▶ [Activity]
Take the lines below from the one with "13: (316, 340, 3.73)" through the one with "1: (295, 330, 3.45)" and print only them, exactly. Don't print the pictures.

▶ [Data provided]
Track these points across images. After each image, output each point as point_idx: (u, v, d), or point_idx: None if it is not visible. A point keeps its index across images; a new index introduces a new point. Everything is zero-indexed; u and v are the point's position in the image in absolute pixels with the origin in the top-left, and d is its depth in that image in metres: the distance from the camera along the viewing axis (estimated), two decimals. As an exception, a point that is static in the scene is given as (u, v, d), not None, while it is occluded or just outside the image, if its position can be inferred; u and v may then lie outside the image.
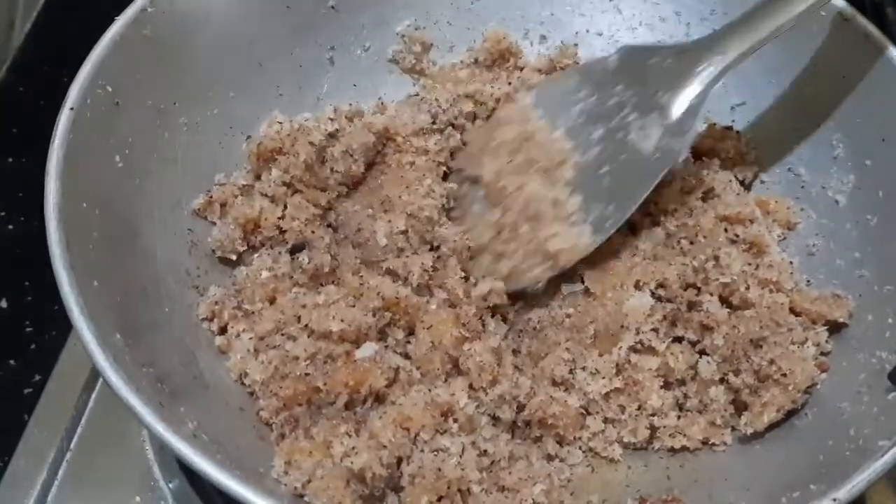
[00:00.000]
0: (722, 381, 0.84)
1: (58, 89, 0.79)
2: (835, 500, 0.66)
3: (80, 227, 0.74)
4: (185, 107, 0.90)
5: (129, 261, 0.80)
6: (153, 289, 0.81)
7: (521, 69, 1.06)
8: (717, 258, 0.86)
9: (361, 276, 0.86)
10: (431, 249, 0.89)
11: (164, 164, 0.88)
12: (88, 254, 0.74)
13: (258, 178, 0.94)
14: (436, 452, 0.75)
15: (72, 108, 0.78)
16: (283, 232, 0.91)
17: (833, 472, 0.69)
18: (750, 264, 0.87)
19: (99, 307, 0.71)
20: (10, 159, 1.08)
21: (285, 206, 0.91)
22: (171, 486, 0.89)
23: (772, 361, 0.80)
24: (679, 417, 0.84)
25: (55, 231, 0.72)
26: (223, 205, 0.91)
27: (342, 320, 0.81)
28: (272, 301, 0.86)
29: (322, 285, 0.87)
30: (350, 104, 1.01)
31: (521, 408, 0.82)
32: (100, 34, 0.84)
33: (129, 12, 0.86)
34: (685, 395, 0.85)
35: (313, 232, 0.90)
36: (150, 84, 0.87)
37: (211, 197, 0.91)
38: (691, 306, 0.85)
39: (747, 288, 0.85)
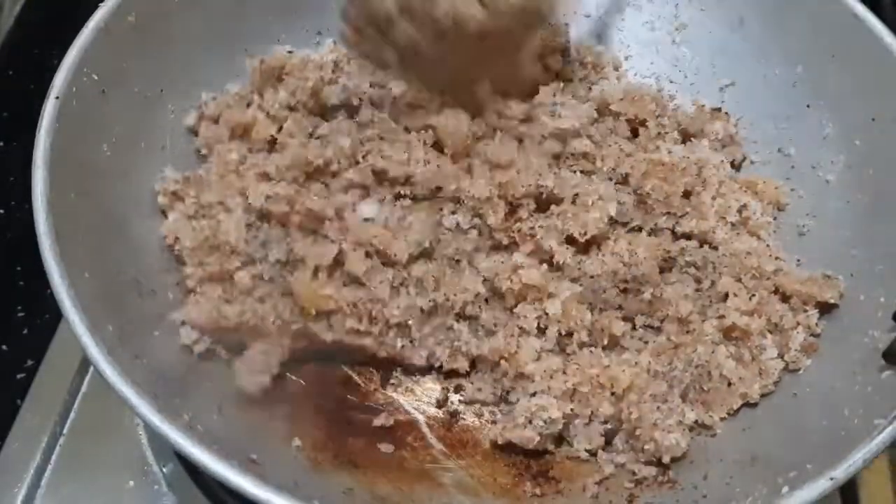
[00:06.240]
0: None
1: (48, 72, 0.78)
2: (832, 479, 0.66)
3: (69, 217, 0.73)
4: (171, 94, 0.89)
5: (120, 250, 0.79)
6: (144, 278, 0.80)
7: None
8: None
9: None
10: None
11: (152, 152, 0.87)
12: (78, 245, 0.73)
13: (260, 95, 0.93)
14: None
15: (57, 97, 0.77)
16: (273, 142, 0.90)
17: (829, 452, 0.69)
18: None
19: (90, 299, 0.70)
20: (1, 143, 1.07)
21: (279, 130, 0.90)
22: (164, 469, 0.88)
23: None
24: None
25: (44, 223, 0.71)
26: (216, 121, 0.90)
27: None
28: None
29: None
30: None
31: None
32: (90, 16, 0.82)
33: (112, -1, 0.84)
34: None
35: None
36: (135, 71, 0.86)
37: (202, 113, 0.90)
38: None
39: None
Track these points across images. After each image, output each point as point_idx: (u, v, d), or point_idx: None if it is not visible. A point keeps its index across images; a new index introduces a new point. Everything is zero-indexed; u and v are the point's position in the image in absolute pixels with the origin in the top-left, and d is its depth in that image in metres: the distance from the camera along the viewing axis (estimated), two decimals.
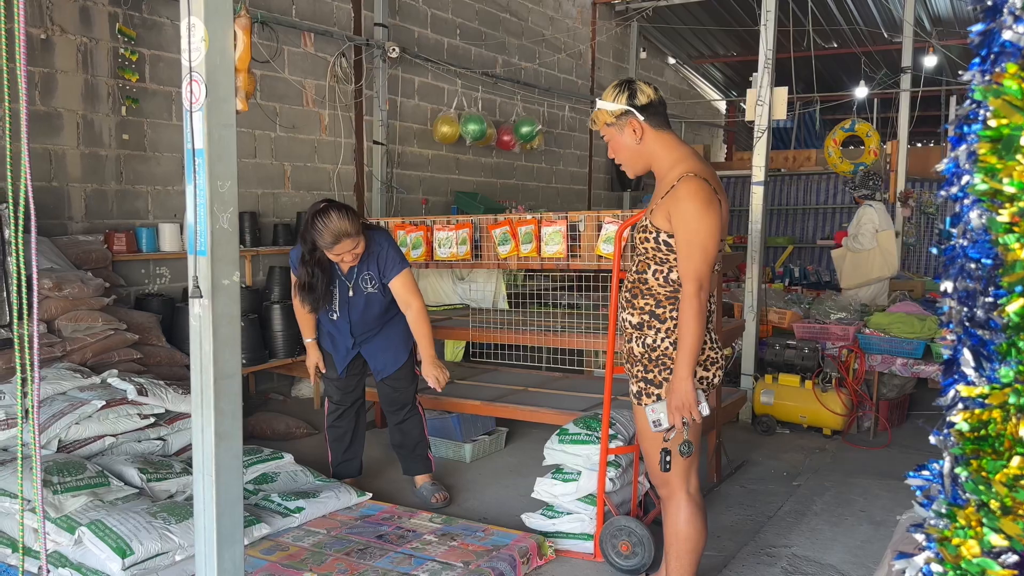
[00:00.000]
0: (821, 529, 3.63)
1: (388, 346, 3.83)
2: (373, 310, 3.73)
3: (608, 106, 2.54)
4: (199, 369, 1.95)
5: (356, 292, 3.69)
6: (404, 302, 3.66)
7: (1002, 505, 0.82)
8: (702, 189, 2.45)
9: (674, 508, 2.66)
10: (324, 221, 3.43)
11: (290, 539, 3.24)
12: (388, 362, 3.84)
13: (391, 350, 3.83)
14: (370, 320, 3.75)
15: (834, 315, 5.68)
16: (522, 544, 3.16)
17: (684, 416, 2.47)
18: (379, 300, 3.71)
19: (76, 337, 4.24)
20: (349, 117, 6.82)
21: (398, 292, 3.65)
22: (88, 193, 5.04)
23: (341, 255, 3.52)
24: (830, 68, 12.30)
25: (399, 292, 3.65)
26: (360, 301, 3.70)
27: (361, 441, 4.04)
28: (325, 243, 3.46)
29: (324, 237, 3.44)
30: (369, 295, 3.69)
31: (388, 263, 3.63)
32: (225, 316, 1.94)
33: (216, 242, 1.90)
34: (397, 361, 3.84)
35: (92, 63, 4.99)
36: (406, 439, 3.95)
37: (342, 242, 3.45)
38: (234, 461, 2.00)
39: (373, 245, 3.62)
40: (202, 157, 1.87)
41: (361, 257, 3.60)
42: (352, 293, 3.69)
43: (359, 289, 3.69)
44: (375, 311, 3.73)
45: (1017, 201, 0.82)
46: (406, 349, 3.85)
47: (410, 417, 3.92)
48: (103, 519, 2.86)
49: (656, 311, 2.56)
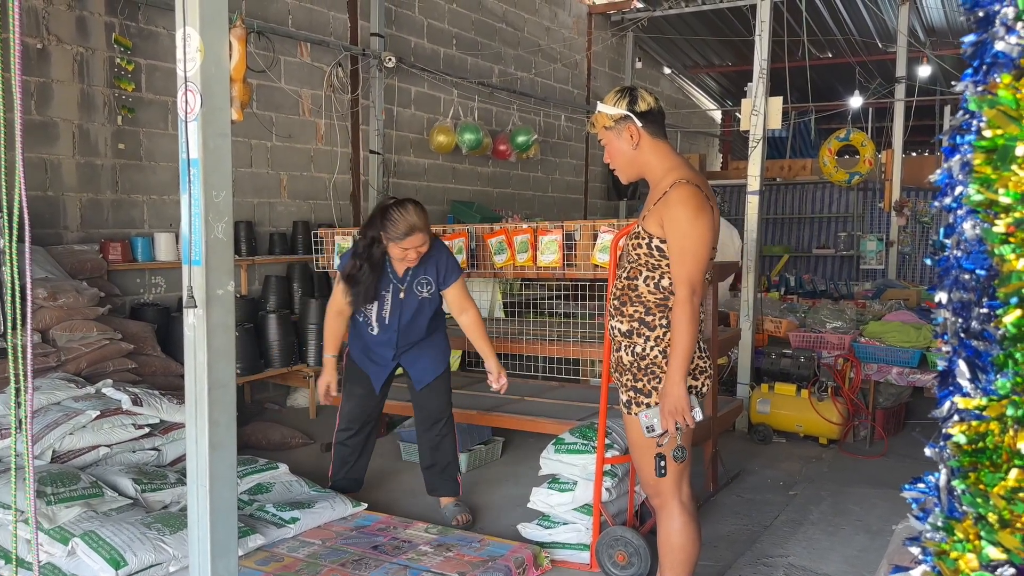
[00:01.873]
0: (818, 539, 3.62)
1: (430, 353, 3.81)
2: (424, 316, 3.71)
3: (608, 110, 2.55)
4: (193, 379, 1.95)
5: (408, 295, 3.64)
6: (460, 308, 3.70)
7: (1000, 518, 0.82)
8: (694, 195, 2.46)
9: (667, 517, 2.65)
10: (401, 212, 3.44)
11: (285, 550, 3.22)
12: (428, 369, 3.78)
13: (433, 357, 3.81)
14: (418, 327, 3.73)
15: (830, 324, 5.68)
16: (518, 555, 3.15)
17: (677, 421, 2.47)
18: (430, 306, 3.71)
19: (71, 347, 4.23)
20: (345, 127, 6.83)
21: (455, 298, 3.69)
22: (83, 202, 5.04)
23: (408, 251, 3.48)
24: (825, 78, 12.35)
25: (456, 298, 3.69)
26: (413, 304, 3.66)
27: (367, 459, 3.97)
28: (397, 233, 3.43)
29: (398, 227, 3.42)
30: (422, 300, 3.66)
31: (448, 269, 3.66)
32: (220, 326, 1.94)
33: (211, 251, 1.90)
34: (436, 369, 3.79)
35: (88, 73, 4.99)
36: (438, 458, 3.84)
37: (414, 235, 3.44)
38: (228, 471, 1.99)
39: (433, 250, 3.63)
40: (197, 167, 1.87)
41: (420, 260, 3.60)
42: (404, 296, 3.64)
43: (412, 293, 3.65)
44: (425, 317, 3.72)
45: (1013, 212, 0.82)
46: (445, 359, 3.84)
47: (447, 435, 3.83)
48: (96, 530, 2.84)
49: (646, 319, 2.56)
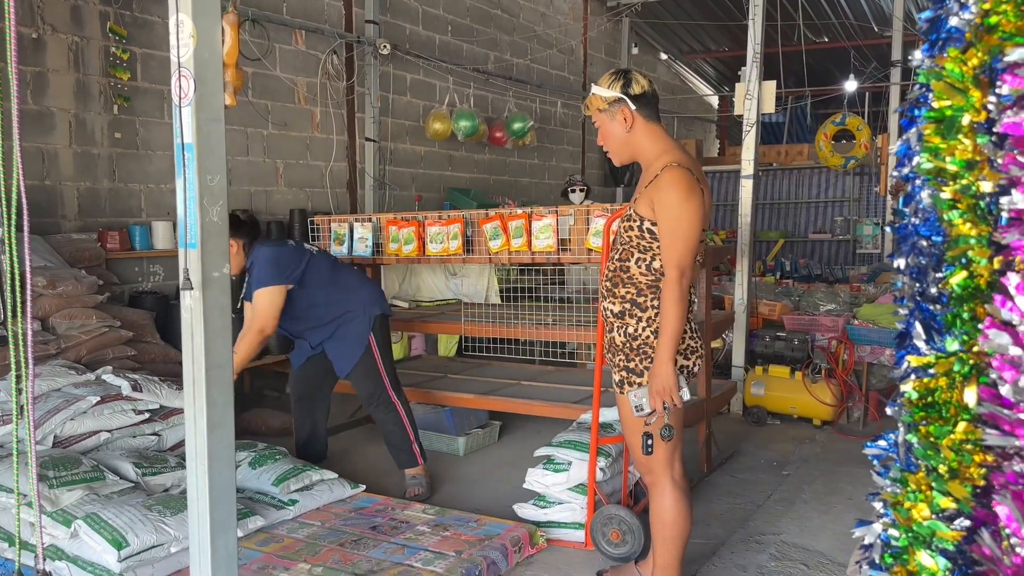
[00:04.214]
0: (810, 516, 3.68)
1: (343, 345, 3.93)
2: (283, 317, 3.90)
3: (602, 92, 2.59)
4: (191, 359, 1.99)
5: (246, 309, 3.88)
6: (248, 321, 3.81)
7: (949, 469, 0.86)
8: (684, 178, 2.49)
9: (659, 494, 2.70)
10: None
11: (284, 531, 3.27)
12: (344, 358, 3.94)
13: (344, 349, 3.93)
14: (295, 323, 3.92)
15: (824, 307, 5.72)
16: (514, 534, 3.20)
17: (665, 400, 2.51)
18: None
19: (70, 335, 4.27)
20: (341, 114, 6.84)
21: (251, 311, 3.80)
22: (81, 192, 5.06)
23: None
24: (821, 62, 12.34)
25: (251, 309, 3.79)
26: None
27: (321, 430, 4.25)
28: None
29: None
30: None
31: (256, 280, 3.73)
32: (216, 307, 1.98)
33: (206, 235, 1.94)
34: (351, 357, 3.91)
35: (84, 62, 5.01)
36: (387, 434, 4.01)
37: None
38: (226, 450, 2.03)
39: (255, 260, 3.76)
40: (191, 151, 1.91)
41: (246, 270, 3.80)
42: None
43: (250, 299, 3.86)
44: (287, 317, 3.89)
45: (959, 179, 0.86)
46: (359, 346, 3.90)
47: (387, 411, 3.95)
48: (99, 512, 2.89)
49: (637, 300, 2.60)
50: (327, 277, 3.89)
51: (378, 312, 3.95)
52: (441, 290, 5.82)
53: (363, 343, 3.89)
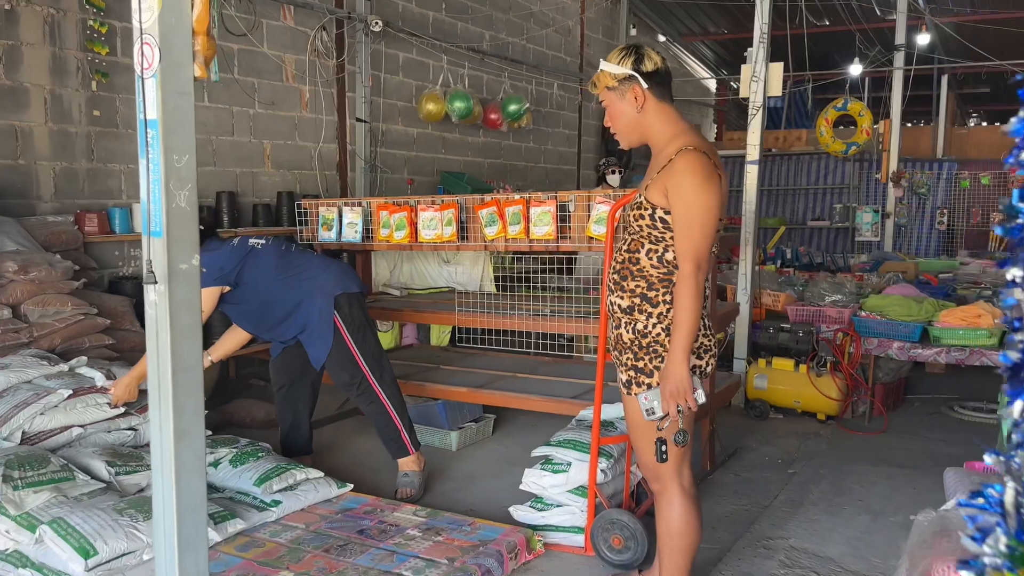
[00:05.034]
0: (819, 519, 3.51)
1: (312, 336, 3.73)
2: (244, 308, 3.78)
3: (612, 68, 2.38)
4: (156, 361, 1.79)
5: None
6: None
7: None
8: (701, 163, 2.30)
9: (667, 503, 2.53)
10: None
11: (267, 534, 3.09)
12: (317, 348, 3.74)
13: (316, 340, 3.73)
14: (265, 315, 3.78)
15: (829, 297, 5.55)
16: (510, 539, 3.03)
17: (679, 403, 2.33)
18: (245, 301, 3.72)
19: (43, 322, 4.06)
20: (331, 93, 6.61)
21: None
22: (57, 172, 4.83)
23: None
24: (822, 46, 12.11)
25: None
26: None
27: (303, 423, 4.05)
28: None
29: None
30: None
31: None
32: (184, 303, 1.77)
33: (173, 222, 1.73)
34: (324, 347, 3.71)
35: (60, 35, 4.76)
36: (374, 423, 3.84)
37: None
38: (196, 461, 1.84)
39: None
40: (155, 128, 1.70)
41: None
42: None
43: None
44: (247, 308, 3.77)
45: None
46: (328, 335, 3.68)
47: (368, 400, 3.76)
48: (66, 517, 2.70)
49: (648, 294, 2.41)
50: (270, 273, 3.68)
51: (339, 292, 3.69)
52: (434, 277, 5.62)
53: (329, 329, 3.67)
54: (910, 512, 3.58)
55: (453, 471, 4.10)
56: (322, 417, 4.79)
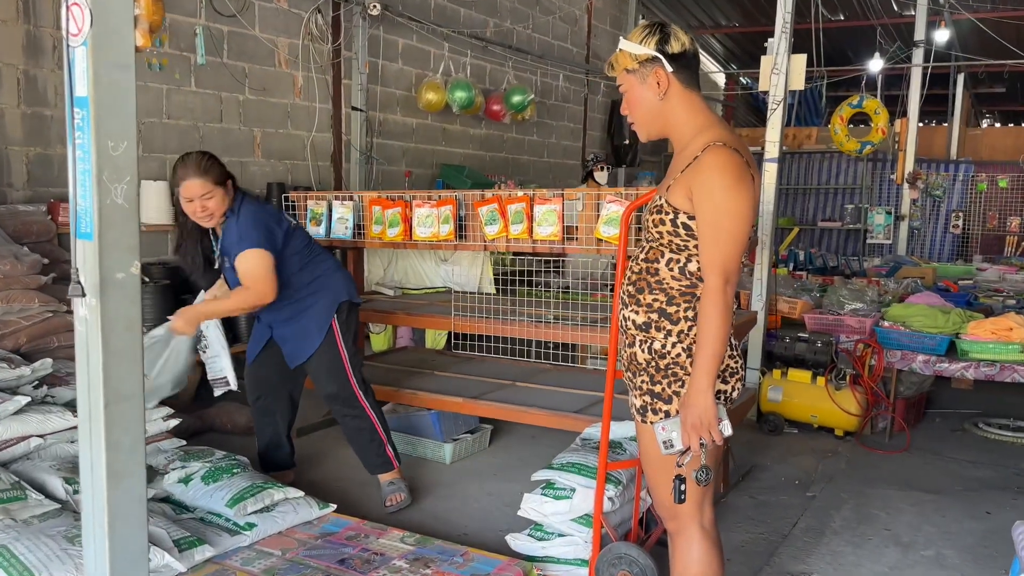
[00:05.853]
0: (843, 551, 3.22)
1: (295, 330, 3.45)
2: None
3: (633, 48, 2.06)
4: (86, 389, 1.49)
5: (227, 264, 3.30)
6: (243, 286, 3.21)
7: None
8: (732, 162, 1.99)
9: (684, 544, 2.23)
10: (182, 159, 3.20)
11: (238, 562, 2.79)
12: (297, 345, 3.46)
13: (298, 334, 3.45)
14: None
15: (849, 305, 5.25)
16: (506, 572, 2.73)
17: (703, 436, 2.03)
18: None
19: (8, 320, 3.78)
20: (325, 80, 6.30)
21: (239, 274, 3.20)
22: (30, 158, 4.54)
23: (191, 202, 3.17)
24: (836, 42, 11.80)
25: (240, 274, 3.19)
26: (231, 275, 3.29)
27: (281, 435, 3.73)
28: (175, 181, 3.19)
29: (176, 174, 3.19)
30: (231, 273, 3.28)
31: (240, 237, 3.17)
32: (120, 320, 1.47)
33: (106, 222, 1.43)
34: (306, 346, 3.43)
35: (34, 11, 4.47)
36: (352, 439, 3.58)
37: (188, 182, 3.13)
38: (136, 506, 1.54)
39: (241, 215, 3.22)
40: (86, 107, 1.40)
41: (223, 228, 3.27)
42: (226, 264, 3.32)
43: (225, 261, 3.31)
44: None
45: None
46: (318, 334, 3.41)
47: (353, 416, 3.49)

▶ [Answer space]
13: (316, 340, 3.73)
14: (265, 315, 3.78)
15: (829, 297, 5.55)
16: (510, 539, 3.03)
17: (679, 403, 2.33)
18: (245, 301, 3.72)
19: (43, 322, 4.06)
20: (331, 93, 6.61)
21: None
22: (57, 172, 4.83)
23: None
24: (822, 46, 12.11)
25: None
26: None
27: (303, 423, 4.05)
28: None
29: None
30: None
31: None
32: (184, 303, 1.77)
33: (173, 222, 1.73)
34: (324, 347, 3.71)
35: (60, 35, 4.76)
36: (374, 423, 3.84)
37: None
38: (196, 461, 1.84)
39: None
40: (155, 128, 1.70)
41: None
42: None
43: None
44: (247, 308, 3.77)
45: None
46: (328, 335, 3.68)
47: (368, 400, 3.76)
48: (66, 517, 2.70)
49: (648, 294, 2.41)
50: (270, 273, 3.68)
51: (339, 292, 3.69)
52: (434, 277, 5.62)
53: (329, 329, 3.67)
54: (910, 512, 3.58)
55: (453, 471, 4.10)
56: (322, 417, 4.79)
[00:05.853]
0: (843, 551, 3.22)
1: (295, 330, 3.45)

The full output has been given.